As for the Bush-Cheney Gang doing anything about Big Oil’s bloated profiteering, well, just forget about it! We will have to wait until these bums are out of office. According to the Center for Responsive Politics, in Bush’s two presidential elections, oil and gas companies gave Republicans, “79 percent of their $61.5 million in contributions.” [5] In addition, President Bush family’s ties to “Big Oil” go back generations, as do V. P. Dick Cheney’s. [6]

More on Big Oil’s obscene profits. Published reports show that in 2007, the CEO of Halliburton earned about $8,300 an hour, while the CEO of ExxonMobil raked in about $13,700 an hour. When, in April, 2008, Congress went through the motions, at a public hearing, of demanding that Big Oil justify its windfall profits, its CEOs replied that they are in a boom-and-bust industry and need the huge profits to “pay for future oil development.” Incidentally, the surge in oil prices may spark a worldwide recession.

At press time, soaring oil prices have forced some airlines in the U.S. out of business and into bankruptcy. This means less competition. Also, an industry spokesperson said the public should expect “more delays” and “higher fares” this coming summer. Delta’s CEO, Richard Anderson said: “Domestic carriers would need to raise fares ‘by 15 to 20 percent’ just to break even.” [7]

Globally, the trend is towards nationalization of the oil industry. Presently, this is the situation in Russia, China, Venezuela, Mexico, Saudi Arabia, UAE, Libya, Burma, Saudi Arabia, Kuwait, Iran, and mostly recently Ecuador, to list some of the key Petrostates. According to Mother Jones: “State-run firms exercise exclusive domain over roughly 77 percent” of the world’s oil. [1]

On the home front, fuel, particularly the cost of diesel fuel, has now surpassed labor as the prime cost for the trucking industry. This is going to mean higher food prices. The truckers’ cost will be pass down the line and will eventually hit the consumer–the working class stiff and the poor. Cabbies are feeling the pinch, too, because of the rising cost of gas. “Their take-home pay is thinner than it use to be.” Retailers are starting to complain, also, because shoppers are beginning to stay home rather than get into the car and ride out to the mall. Store owners are trying to “figure out a way” to get people back into their cars. [8]

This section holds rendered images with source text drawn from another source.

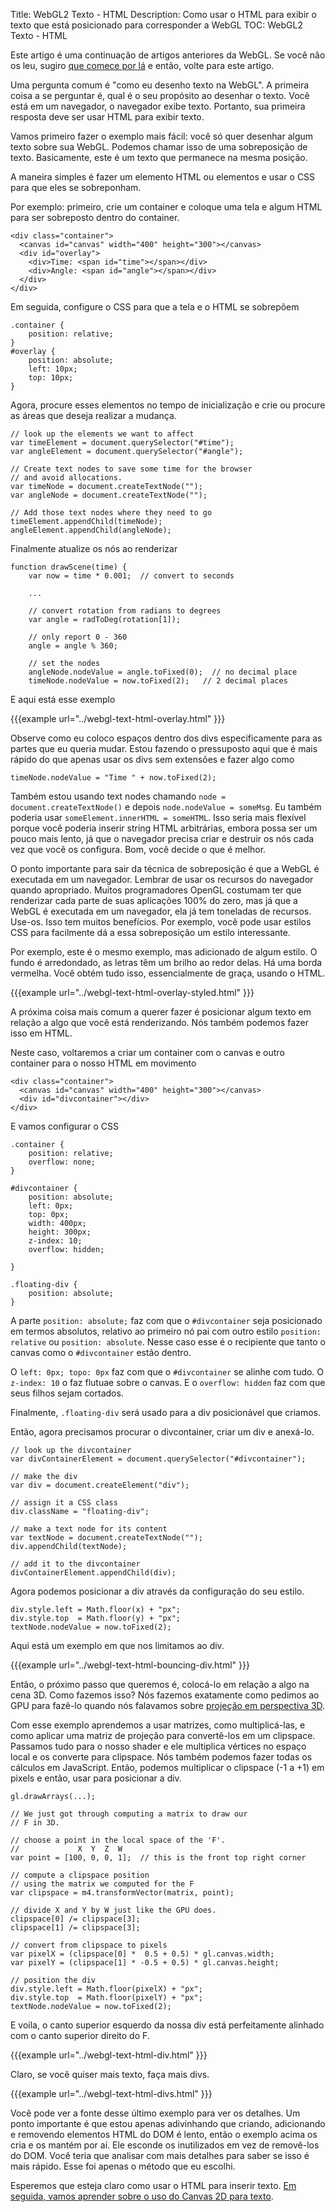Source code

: Title: WebGL2 Texto - HTML
Description: Como usar o HTML para exibir o texto que está posicionado para corresponder a WebGL
TOC: WebGL2 Texto - HTML


Este artigo é uma continuação de artigos anteriores da WebGL.
Se você não os leu, sugiro [que comece por lá](webgl-3d-perspective.html)
e então, volte para este artigo.

Uma pergunta comum é "como eu desenho texto na WebGL". A primeira coisa a se perguntar é,
qual é o seu propósito ao desenhar o texto. Você está em um navegador, o navegador
exibe texto. Portanto, sua primeira resposta deve ser usar HTML para exibir texto.

Vamos primeiro fazer o exemplo mais fácil: você só quer desenhar algum texto sobre
sua WebGL. Podemos chamar isso de uma sobreposição de texto. Basicamente, este é um texto que permanece
na mesma posição.

A maneira simples é fazer um elemento HTML ou elementos e usar o CSS para que eles se sobreponham.

Por exemplo: primeiro, crie um container e coloque uma tela e algum HTML para ser
sobreposto dentro do container.

    <div class="container">
      <canvas id="canvas" width="400" height="300"></canvas>
      <div id="overlay">
        <div>Time: <span id="time"></span></div>
        <div>Angle: <span id="angle"></span></div>
      </div>
    </div>

Em seguida, configure o CSS para que a tela e o HTML se sobrepõem

    .container {
        position: relative;
    }
    #overlay {
        position: absolute;
        left: 10px;
        top: 10px;
    }

Agora, procure esses elementos no tempo de inicialização e crie ou procure as áreas que deseja
realizar a mudança.

    // look up the elements we want to affect
    var timeElement = document.querySelector("#time");
    var angleElement = document.querySelector("#angle");

    // Create text nodes to save some time for the browser
    // and avoid allocations.
    var timeNode = document.createTextNode("");
    var angleNode = document.createTextNode("");

    // Add those text nodes where they need to go
    timeElement.appendChild(timeNode);
    angleElement.appendChild(angleNode);

Finalmente atualize os nós ao renderizar

    function drawScene(time) {
        var now = time * 0.001;  // convert to seconds

        ...

        // convert rotation from radians to degrees
        var angle = radToDeg(rotation[1]);

        // only report 0 - 360
        angle = angle % 360;

        // set the nodes
        angleNode.nodeValue = angle.toFixed(0);  // no decimal place
        timeNode.nodeValue = now.toFixed(2);   // 2 decimal places

E aqui está esse exemplo

{{{example url="../webgl-text-html-overlay.html" }}}

Observe como eu coloco espaços dentro dos divs especificamente para as partes que eu queria mudar. Estou fazendo o
pressuposto aqui que é mais rápido do que apenas usar os divs sem extensões e fazer algo como

    timeNode.nodeValue = "Time " + now.toFixed(2);

Também estou usando text nodes chamando `node = document.createTextNode()` e depois `node.nodeValue = someMsg`.
Eu também poderia usar `someElement.innerHTML = someHTML`. Isso seria mais flexível porque você poderia
inserir string HTML arbitrárias, embora possa ser um pouco mais lento, já que o navegador precisa criar
e destruir os nós cada vez que você os configura. Bom, você decide o que é melhor.

O ponto importante para sair da técnica de sobreposição é que a WebGL é executada em um navegador. Lembrar de
usar os recursos do navegador quando apropriado. Muitos programadores OpenGL costumam ter que renderizar
cada parte de suas aplicações 100% do zero, mas já que a WebGL é executada em um navegador, ela já
tem toneladas de recursos. Use-os. Isso tem muitos benefícios. Por exemplo, você pode usar estilos CSS para
facilmente dá a essa sobreposição um estilo interessante.

Por exemplo, este é o mesmo exemplo, mas adicionado de algum estilo. O fundo é arredondado, as letras têm
um brilho ao redor delas. Há uma borda vermelha. Você obtém tudo isso, essencialmente de graça, usando o HTML.

{{{example url="../webgl-text-html-overlay-styled.html" }}}

A próxima coisa mais comum a querer fazer é posicionar algum texto em relação a algo que você está renderizando.
Nós também podemos fazer isso em HTML.

Neste caso, voltaremos a criar um container com o canvas e outro container para o nosso HTML em movimento

    <div class="container">
      <canvas id="canvas" width="400" height="300"></canvas>
      <div id="divcontainer"></div>
    </div>

E vamos configurar o CSS

    .container {
        position: relative;
        overflow: none;
    }

    #divcontainer {
        position: absolute;
        left: 0px;
        top: 0px;
        width: 400px;
        height: 300px;
        z-index: 10;
        overflow: hidden;

    }

    .floating-div {
        position: absolute;
    }

A parte `position: absolute;` faz com que o `#divcontainer` seja posicionado em termos absolutos, relativo
ao primeiro nó pai com outro estilo `position: relative` ou `position: absolute`. Nesse caso
esse é o recipiente que tanto o canvas como o `#divcontainer` estão dentro.

O `left: 0px; topo: 0px` faz com que o `#divcontainer` se alinhe com tudo. O `z-index: 10` o faz
flutuae sobre o canvas. E o `overflow: hidden` faz com que seus filhos sejam cortados.

Finalmente, `.floating-div` será usado para a div posicionável que criamos.

Então, agora precisamos procurar o divcontainer, criar um div e anexá-lo.

    // look up the divcontainer
    var divContainerElement = document.querySelector("#divcontainer");

    // make the div
    var div = document.createElement("div");

    // assign it a CSS class
    div.className = "floating-div";

    // make a text node for its content
    var textNode = document.createTextNode("");
    div.appendChild(textNode);

    // add it to the divcontainer
    divContainerElement.appendChild(div);


Agora podemos posicionar a div através da configuração do seu estilo.

    div.style.left = Math.floor(x) + "px";
    div.style.top  = Math.floor(y) + "px";
    textNode.nodeValue = now.toFixed(2);

Aqui está um exemplo em que nos limitamos ao div.

{{{example url="../webgl-text-html-bouncing-div.html" }}}

Então, o próximo passo que queremos é, colocá-lo em relação a algo na cena 3D.
Como fazemos isso? Nós fazemos exatamente como pedimos ao GPU para fazê-lo quando nós falavamos sobre
[projeção em perspectiva 3D](webgl-3d-perspective.html).

Com esse exemplo aprendemos a usar matrizes, como multiplicá-las,
e como aplicar uma matriz de projeção para convertê-los em um clipspace. Passamos tudo
para o nosso shader e ele multiplica vértices no espaço local e os converte
para clipspace. Nós também podemos fazer todas os cálculos em JavaScript.
Então, podemos multiplicar o clipspace (-1 a +1) em pixels e então, usar
para posicionar a div.

    gl.drawArrays(...);

    // We just got through computing a matrix to draw our
    // F in 3D.

    // choose a point in the local space of the 'F'.
    //             X  Y  Z  W
    var point = [100, 0, 0, 1];  // this is the front top right corner

    // compute a clipspace position
    // using the matrix we computed for the F
    var clipspace = m4.transformVector(matrix, point);

    // divide X and Y by W just like the GPU does.
    clipspace[0] /= clipspace[3];
    clipspace[1] /= clipspace[3];

    // convert from clipspace to pixels
    var pixelX = (clipspace[0] *  0.5 + 0.5) * gl.canvas.width;
    var pixelY = (clipspace[1] * -0.5 + 0.5) * gl.canvas.height;

    // position the div
    div.style.left = Math.floor(pixelX) + "px";
    div.style.top  = Math.floor(pixelY) + "px";
    textNode.nodeValue = now.toFixed(2);

E voila, o canto superior esquerdo da nossa div está perfeitamente alinhado
com o canto superior direito do F.

{{{example url="../webgl-text-html-div.html" }}}

Claro, se você quiser mais texto, faça mais divs.

{{{example url="../webgl-text-html-divs.html" }}}

Você pode ver a fonte desse último exemplo para ver os
detalhes. Um ponto importante é que estou apenas adivinhando que
criando, adicionando e removendo elementos HTML do DOM
é lento, então o exemplo acima os cria e os mantém
por aí. Ele esconde os inutilizados em vez de removê-los
do DOM. Você teria que analisar com mais detalhes para saber se isso é mais rápido.
Esse foi apenas o método que eu escolhi.

Esperemos que esteja claro como usar o HTML para inserir texto. [Em seguida, vamos
aprender sobre o uso do Canvas 2D para texto](webgl-text-canvas2d.html).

Finally, I think Mike Whitney hit the nail on the head about this subject matter in a piece for Counterpunch, nearly two years ago. He wrote: “Nationalizing the oil industry should be the central tenet of any progressive political movement. Evidence of the industry’s involvement in the invasion of Iraq as well as its obvious complicity in corrupting the political system should provide ample proof that the oil giants are ‘a clear and present danger to democracy’ and need to be put under state control.” [9]

Notes:

[1]. Mother Jones, May/June, 2008, “Put a Tyrant in Your Tank,” by Joshua Kurlantzick.

[2]. http://www.wsws.org/articles/2007/
feb2007/oil-f03.shtml
and h
ttp://news.bbc.co.uk/2/hi/in_depth/629/629/
6528979.stm

[3]. http://www.time.com/time/magazine/
article/0,9171,889428-2,00.html

[4]. http://www.law.umkc.edu/faculty/projects/
ftrials/conlaw/youngstown.html and
http://www.historycentral.com/documents/Youngstown.html

[5]. “Big Oil’s Big Time Looting” by Derrick Z. Jackson, Boston Globe, 09/02/05.

[6]. http://observer.guardian.co.uk/magazine/
story/0,11913,738196,00.html

[7]. Baltimore Sun, April 23, 2008, From Wire Reports

[8]. Baltimore Sun, April 22, Adam Schreck

[9]. http://www.counterpunch.org/whitney
05012006.html
and
http://www.youtube.com/watch?v=26Lr17usifg
and
http://www.youtube.com/watch?v=O2HCR616ETI
and “The Sorrows of Empire” by Chalmers Johnson.